Despite record corporate profits and superlow interest rates, business equipment spending has been growing more slowly in this recovery than previous ones. But the problem is really just technology-equipment spending. Spending on non-tech equipment is meh but not miserable.
Tech, however? Kind of a disaster, up only 0.4% over the past year and up at an average annual pace of only 1.6% over the past three years, according to JPMorgan. The bank’s economics team provides some context:
Spending on high-tech equipment had been a dynamic high-growth sector in previous decades, with annual real growth averaging more than 20% per year though much of the 1990s and 10% to 15% per year in the expansion last decade. Over the past few years high-tech spending has been growing even more slowly than over- all GDP All high-tech spending, on both equipment and software, has also been slipping as a share of GDP, falling from the equivalent of 4.7% of GDP in 4Q00 to 3.4% of GDP in 4Q13.
Here’s the puzzle: some economists have theorized that economic policy uncertainty is holding back business investment. Remove the uncertainty, and business will start spending. As JPMorgan sees it, this theory does not fit the data. First, uncertainty — as measured by the Economic Policy Uncertainty Index — has been coming down since 2011, but business spending has moderated, too. JPM: “In short, spending trends through this expansion seem at odds with the uncertainty-driven story of capital spending.” Second, why would policy uncertainty affect tech and non-tech equipment spending differently? Weird.
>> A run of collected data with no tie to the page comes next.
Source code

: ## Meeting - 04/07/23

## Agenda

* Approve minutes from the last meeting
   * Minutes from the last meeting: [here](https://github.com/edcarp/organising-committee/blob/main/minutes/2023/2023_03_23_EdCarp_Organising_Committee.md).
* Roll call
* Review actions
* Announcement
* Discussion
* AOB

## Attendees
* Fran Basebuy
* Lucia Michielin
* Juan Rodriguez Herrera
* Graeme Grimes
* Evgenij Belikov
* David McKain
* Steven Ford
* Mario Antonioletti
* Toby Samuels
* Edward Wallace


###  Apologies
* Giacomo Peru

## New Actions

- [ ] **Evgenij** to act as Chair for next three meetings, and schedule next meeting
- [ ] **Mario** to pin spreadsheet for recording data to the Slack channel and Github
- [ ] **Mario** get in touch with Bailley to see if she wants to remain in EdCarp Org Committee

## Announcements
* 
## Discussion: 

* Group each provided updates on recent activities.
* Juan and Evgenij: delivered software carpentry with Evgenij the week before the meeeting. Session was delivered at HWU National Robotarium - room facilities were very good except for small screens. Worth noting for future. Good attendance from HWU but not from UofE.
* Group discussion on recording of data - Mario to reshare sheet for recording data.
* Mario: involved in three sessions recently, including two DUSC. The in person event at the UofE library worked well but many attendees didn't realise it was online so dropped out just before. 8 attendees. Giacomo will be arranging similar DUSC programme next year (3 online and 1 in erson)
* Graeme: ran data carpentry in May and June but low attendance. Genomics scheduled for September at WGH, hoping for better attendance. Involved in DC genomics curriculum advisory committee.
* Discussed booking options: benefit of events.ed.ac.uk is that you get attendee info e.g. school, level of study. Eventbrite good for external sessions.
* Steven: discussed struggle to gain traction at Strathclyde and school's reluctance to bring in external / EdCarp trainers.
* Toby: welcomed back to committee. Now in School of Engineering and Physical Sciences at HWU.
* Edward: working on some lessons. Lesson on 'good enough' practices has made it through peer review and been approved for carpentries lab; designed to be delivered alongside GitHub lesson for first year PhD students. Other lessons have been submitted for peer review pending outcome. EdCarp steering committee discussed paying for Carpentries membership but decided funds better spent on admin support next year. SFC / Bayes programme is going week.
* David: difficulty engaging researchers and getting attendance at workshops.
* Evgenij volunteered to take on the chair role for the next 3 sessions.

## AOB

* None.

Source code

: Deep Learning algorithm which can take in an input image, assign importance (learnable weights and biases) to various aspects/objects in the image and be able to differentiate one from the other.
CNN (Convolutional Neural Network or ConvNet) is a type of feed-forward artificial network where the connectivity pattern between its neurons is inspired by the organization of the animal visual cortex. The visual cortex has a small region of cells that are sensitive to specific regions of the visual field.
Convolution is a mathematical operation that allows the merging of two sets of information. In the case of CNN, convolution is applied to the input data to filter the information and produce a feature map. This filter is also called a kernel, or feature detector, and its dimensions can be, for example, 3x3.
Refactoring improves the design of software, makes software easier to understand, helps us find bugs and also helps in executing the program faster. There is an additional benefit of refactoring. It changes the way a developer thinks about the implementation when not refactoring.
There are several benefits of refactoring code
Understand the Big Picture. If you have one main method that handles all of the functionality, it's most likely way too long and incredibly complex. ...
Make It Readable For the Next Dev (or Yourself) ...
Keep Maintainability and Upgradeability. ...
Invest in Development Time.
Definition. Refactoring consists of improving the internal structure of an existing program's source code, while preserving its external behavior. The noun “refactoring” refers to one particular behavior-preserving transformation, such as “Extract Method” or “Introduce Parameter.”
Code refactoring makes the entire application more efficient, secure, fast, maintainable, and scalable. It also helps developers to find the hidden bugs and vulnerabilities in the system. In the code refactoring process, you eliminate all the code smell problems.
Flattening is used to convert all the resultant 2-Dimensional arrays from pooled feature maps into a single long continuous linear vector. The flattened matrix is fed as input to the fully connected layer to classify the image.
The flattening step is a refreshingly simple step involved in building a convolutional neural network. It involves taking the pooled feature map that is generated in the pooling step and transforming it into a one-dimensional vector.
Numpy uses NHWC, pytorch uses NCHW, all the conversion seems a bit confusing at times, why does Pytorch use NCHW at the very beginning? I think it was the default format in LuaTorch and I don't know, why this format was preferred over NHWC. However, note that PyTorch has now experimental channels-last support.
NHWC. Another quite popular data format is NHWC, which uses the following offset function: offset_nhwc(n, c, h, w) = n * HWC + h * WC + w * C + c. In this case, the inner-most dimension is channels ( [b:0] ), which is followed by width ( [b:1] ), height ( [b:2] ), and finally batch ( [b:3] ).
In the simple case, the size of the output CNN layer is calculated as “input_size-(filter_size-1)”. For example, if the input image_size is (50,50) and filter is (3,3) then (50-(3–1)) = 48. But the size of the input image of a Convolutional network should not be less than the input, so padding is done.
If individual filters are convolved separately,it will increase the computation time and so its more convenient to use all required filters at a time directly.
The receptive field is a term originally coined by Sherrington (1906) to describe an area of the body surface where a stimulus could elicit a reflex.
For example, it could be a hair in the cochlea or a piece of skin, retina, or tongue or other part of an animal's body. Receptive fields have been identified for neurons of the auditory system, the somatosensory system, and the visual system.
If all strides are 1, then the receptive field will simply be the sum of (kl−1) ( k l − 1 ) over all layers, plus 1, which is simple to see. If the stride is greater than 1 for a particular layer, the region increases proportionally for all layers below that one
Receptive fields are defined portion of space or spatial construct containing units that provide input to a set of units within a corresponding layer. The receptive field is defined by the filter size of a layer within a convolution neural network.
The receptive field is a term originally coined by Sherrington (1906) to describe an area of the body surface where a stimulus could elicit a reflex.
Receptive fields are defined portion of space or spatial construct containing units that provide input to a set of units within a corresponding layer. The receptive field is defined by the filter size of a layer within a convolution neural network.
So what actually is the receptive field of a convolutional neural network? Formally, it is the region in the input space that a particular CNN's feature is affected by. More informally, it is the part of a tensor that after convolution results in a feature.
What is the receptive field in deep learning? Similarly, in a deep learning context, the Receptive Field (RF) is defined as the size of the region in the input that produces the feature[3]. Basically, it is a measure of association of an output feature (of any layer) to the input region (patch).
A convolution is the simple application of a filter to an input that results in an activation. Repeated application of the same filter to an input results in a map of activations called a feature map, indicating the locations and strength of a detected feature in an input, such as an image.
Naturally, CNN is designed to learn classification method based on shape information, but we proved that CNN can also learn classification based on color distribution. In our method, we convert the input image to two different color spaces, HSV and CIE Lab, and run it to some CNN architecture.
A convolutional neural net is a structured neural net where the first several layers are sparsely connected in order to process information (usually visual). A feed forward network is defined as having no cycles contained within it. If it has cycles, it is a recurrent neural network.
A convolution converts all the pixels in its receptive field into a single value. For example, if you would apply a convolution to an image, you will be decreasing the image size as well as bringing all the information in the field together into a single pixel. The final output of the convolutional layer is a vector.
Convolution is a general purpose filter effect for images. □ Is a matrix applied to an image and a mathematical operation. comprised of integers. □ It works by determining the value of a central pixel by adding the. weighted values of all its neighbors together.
So what’s the deal? The bank’s economists theorize the tech-spending slowdown reflects a slowing in the pact of technological advance, thus less reason to buy fancy, new machines:
In the late ‘90s real prices for IT equipment would routinely decline at over a 10% annual pace, more recently that pace of price decline has moderated to between 2-3%. Barring some unforeseen development in IT production technologies, a return to the declines seen in the ’90s seems unlikely. At least for the foreseeable future, business spending on high-tech looks like it will do no better than the trend for old-economy, low-tech capital goods.
Beyond the issue at hand, tech investment trends could be evidence that the “great stagnation,” techno-pessimists are correct. A possible counter would be that tech equipment prices, and perhaps other IT products, are being improperly measured. AEI’s Stephen Oliner:
And one example that reflects the research I’m doing now concerns the prices that we measure in the producer price index, which is the U.S. official price index produced by the Bureau of Labor Statistics for semiconductors, particularly the microprocessors that go into computers, laptops, desktops, tablets, et cetera.
The PPI shows that the price declines for those goods, which were extremely rapid throughout almost the entire history that they’ve been produced, have basically come to a halt — that in the last couple of years there have been no price declines to speak of at all, which is very strange and is in conflict with the fact that innovation in that part of the economy is still proceeding at a rapid rate. And it raises questions about whether the procedures that are being used to measure those prices are appropriate. And I personally think that they’re not, that prices are actually falling more rapidly than the official statistics would show.
As a techno-optimist, I would prefer to believe Oliner is correct. But if he is, what is really happening to tech spending?